**Exercise goal**
Exactly as given, write out the lines from the one containing "Här följer några" through the end of the listing, with both ends included and nothing else.
= = = =
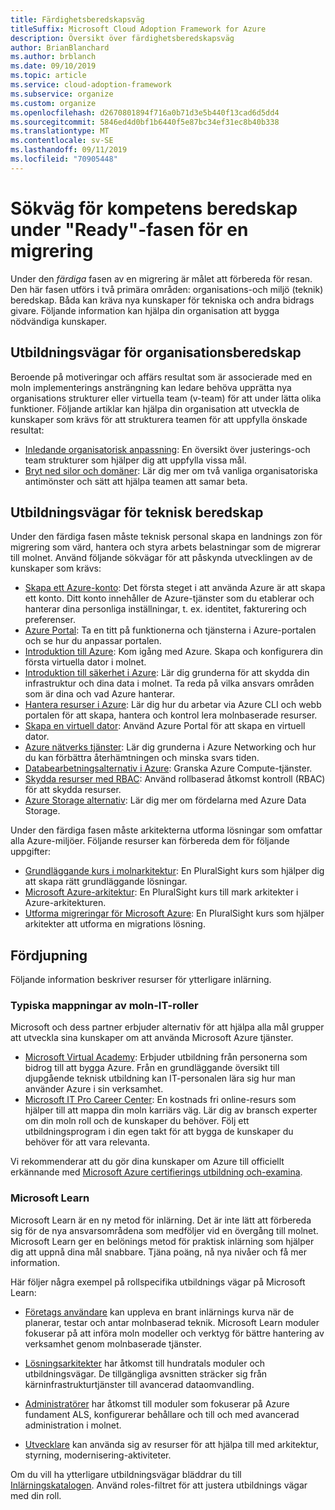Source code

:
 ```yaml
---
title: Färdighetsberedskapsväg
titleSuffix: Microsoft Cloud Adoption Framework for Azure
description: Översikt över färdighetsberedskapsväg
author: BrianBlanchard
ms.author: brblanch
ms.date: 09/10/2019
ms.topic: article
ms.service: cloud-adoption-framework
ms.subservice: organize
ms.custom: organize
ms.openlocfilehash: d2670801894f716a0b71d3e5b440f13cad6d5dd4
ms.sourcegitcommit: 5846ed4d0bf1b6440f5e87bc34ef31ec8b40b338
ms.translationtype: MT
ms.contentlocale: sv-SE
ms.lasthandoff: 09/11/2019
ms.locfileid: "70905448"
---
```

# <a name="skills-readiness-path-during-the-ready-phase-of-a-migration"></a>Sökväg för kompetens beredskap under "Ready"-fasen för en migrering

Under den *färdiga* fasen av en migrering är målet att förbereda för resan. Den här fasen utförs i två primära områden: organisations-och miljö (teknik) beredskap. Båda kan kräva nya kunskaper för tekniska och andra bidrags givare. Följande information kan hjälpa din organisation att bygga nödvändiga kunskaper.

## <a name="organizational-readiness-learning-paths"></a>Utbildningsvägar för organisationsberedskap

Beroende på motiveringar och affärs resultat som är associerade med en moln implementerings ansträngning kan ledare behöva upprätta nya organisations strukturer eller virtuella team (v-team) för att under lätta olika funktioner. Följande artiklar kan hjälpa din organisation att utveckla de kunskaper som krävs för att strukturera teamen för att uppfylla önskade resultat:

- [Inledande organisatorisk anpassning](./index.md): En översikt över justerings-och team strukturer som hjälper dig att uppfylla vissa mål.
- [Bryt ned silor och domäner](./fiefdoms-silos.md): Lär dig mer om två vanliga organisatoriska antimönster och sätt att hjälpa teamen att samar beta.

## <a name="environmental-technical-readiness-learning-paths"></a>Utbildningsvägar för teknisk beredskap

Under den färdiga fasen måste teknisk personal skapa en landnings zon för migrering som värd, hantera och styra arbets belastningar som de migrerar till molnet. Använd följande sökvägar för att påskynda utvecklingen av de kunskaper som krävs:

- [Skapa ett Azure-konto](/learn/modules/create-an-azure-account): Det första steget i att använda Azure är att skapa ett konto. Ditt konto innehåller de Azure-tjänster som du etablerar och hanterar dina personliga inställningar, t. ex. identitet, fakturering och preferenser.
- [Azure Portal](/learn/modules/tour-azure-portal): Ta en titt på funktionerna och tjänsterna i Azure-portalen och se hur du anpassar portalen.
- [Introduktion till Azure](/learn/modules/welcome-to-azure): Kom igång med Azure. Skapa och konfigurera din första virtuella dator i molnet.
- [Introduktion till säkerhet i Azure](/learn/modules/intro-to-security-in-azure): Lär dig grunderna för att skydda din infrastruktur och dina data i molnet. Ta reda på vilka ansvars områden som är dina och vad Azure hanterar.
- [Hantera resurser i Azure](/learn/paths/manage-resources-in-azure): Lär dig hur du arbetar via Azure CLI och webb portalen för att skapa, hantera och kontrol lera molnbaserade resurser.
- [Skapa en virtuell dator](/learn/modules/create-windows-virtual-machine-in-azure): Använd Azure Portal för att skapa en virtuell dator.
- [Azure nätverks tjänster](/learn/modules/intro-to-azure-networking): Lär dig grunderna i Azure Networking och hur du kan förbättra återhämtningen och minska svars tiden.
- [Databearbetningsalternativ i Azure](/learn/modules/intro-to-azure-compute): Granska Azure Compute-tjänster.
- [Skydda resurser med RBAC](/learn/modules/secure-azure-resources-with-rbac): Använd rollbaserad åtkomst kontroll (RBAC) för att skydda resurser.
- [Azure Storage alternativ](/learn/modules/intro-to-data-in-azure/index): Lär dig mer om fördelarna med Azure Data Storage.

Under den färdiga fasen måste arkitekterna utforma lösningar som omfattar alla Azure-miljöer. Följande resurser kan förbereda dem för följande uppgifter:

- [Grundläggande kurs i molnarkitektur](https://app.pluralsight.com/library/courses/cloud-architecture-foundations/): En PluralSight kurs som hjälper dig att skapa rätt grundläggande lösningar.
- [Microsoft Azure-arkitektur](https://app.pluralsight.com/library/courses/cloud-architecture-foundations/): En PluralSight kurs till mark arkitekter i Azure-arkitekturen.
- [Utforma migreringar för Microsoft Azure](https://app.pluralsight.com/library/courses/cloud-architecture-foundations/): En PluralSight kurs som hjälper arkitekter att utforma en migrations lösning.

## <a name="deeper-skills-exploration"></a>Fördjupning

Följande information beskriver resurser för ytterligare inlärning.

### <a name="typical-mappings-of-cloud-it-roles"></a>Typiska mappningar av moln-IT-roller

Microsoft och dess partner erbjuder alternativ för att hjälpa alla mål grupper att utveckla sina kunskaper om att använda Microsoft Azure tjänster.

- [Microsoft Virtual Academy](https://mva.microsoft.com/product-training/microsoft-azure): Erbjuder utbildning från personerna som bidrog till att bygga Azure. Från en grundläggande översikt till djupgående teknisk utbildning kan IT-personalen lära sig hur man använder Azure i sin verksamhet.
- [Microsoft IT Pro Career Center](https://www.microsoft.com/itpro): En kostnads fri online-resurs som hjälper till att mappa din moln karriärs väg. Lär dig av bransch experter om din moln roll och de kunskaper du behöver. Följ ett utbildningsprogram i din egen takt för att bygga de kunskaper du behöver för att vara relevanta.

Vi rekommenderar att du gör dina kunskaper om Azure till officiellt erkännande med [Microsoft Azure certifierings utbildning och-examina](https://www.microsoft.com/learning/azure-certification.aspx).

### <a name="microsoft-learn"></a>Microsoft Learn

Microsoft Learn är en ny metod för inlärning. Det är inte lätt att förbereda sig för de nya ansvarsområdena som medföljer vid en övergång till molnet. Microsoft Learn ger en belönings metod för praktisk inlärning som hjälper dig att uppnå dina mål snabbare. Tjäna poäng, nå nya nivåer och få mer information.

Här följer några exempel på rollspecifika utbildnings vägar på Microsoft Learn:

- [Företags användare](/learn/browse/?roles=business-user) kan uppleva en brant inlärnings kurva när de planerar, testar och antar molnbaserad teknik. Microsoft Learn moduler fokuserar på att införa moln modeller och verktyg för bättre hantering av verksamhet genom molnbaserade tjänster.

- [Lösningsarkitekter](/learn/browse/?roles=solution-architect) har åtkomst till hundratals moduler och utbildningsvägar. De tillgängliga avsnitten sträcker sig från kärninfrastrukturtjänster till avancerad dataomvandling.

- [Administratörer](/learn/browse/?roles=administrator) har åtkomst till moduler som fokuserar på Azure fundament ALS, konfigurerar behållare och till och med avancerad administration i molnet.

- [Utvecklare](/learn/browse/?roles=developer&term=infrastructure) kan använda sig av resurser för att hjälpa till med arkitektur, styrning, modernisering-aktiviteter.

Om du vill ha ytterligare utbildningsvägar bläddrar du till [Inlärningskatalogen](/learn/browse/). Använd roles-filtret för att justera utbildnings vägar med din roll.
= = = =
**Response area**
Här följer några exempel på rollspecifika utbildnings vägar på Microsoft Learn:

- [Företags användare](/learn/browse/?roles=business-user) kan uppleva en brant inlärnings kurva när de planerar, testar och antar molnbaserad teknik. Microsoft Learn moduler fokuserar på att införa moln modeller och verktyg för bättre hantering av verksamhet genom molnbaserade tjänster.

- [Lösningsarkitekter](/learn/browse/?roles=solution-architect) har åtkomst till hundratals moduler och utbildningsvägar. De tillgängliga avsnitten sträcker sig från kärninfrastrukturtjänster till avancerad dataomvandling.

- [Administratörer](/learn/browse/?roles=administrator) har åtkomst till moduler som fokuserar på Azure fundament ALS, konfigurerar behållare och till och med avancerad administration i molnet.

- [Utvecklare](/learn/browse/?roles=developer&term=infrastructure) kan använda sig av resurser för att hjälpa till med arkitektur, styrning, modernisering-aktiviteter.

Om du vill ha ytterligare utbildningsvägar bläddrar du till [Inlärningskatalogen](/learn/browse/). Använd roles-filtret för att justera utbildnings vägar med din roll.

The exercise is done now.